Windhoek-The Namibian government is taking steps to repatriate Batswana of Namibian descent who have shown a willingness to return to Namibia.
Between 1904 and 1908 large numbers of Ovaherero, Ovambanderu and Nama people fled Namibia to Botswana to escape the indiscriminate and genocidal wrath of German colonial troops, who were acting on an extermination order from the infamous General Lothar von Trotha.
The Ovaherero and Ovambanderu people in Botswana are descendants of those who fled the 1904 genocidal wrath and many now live in villages such as Tsau, Semboyo, Makakung, Kareng, Bothatogo, Toteng, Sehithwa, Bodibeng, Komana and Chanoga, the Ngamiland District at large and centres such as Charleshill and Maun.
Speaking in parliament last week, Minister of Land Reform Utoni Nujoma said the government through his ministry will this year undertake a special programme, which is the repatriation of the Batswana of Namibian descent. He said this when motivating his ministry’s 2018/19 budget of N$476 million.
Nujoma said the reparation is a voluntary exercise and involves the assistance of and support to those descendants of Namibia currently staying in Botswana “as a result of the cruel German colonial genocide perpetuated over our communities who would like to be repatriated”.
According to him, the first phase of the exercise will involve the identification of would-be repatriates, the establishment of reception centres and handling facilities of both humans and animals plus the identification of suitable land for this purpose.

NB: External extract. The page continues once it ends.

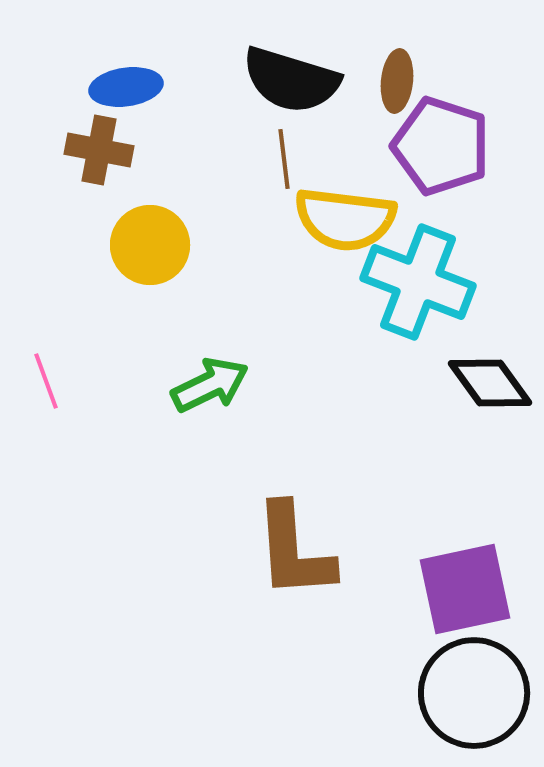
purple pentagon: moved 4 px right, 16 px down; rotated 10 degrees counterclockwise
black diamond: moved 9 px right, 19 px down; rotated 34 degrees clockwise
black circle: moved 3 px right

The Baherero and Ovambanderu Repatriation Committee, and Relocation organiser Kaaya Korujezu told New Era over the weekend that there is a list of over 1,200 Ovaherero and Ovambanderu families who have shown a willingness to return to Namibia.
New Era understands that because of constant outbreaks of foot-and-mouth disease in the Ngamiland District, the Ovaherero and Ovambanderu people, who mostly make a living from livestock, have been unable to sell their animals and thus want to return to Namibia.
Former Swapo secretary general, Dr Ngarikutuke Tjiriange, in 2016 vowed to fight tooth and nail for the return of Namibians who have been living in Botswana.
“How is it that the first and the second generation are Namibians and the others do not qualify? These people have suffered a lot for this country and I’m going to fight it tooth and nail,” New Era quoted him as saying then.
The Namibian government in 1993 resettled a number of Batswana of Namibian descent in Eiseb Block and Gam in Omaheke and Otjozondjupa regions.